Summary
Andrew Huberman speaks with Ryan Soave, a clinical expert in addiction treatment and trauma recovery who serves as Chief Clinical Officer for Guardian Recovery. They explore the nature of addiction as a solution to underlying pain rather than the problem itself, with Soave emphasizing the key question: "Does it have you, or do you have it?" The conversation covers the spectrum from substance use disorders (alcohol, opioids, fentanyl, cannabis) to behavioral addictions (gambling, video games, pornography, social media), and how the distinction between casual use and addiction often lies in whether the behavior is driven by avoidance of discomfort.
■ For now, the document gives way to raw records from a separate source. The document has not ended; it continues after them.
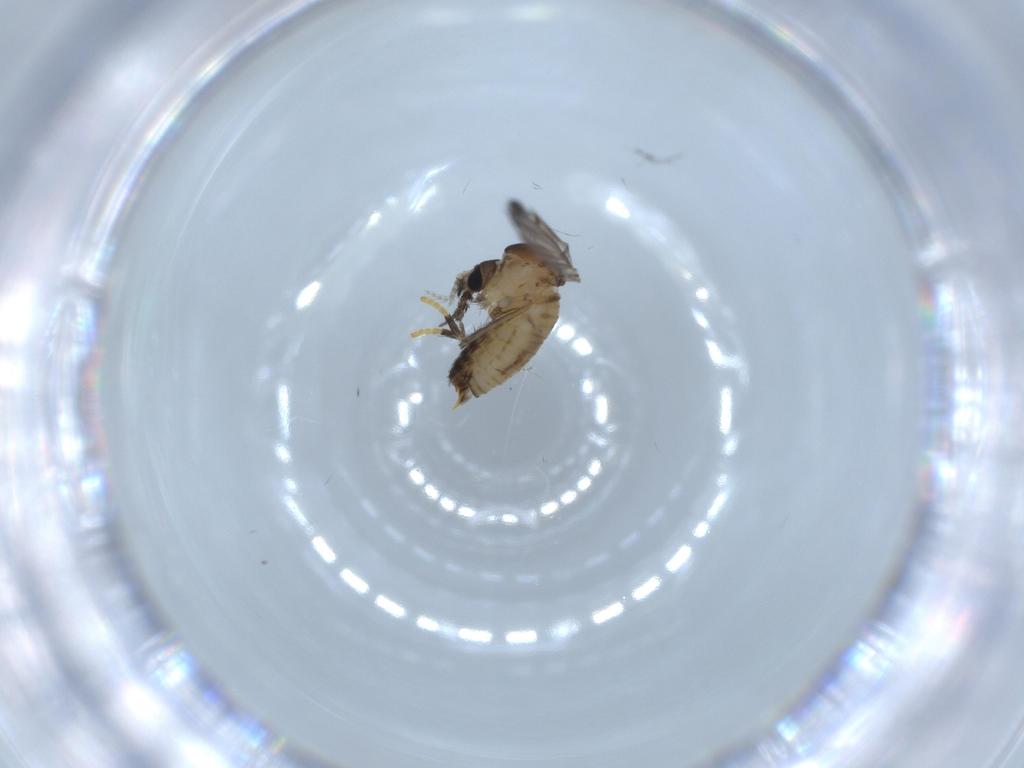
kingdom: Animalia
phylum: Arthropoda
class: Insecta
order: Diptera
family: Psychodidae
Soave describes the clinical treatment process from acute medical detox through longer-term residential programs (7-90 days), explaining that simply stopping substance use often makes people feel worse initially because they have lost their primary coping mechanism. The core of effective treatment involves building distress tolerance -- learning to feel uncomfortable emotions without reaching for immediate relief. They discuss how childhood adaptive strategies and trauma create limiting beliefs that drive addictive patterns later in life, the importance of understanding biological, psychological, and social factors in each individual case, and why treatment environments are designed as microcosms of the patient's social universe to practice facing stressors in a supported setting.
Key Points
- Addiction is best understood as a solution to underlying pain rather than the problem itself -- the key question is "does it have you, or do you have it?"
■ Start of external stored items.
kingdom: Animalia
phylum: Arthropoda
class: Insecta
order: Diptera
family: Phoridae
- The core of effective addiction treatment is building distress tolerance: learning to experience difficult emotions without reaching for immediate relief
- Alcohol withdrawal can be life-threatening (seizures, death) and requires medical supervision -- simply stopping is not safe for dependent individuals
- Treatment programs create a microcosm of the patient's social environment so they can practice facing stressors with clinical support
- Childhood adaptive survival strategies that were appropriate in formative environments often become the limiting beliefs driving addiction in adulthood
- Modern THC products are dramatically more concentrated than previous generations, with delivery methods that reduce barriers to use among young people
- The self-test for addiction: if you stop for a month and all you think about is doing it or when you can do it again, that behavior has control over you
Key Moments
Yoga nidra twice daily transformed an anxious single mom -- her kids seemed to change but she did
A stressed single mom practiced yoga nidra twice daily. She said her boys changed, but she built distress tolerance -- the boys were the same.
"The only thing she did was practice yoga nidra twice a day. She said my boys changed. I don't think the boys changed at all. She built distress tolerance."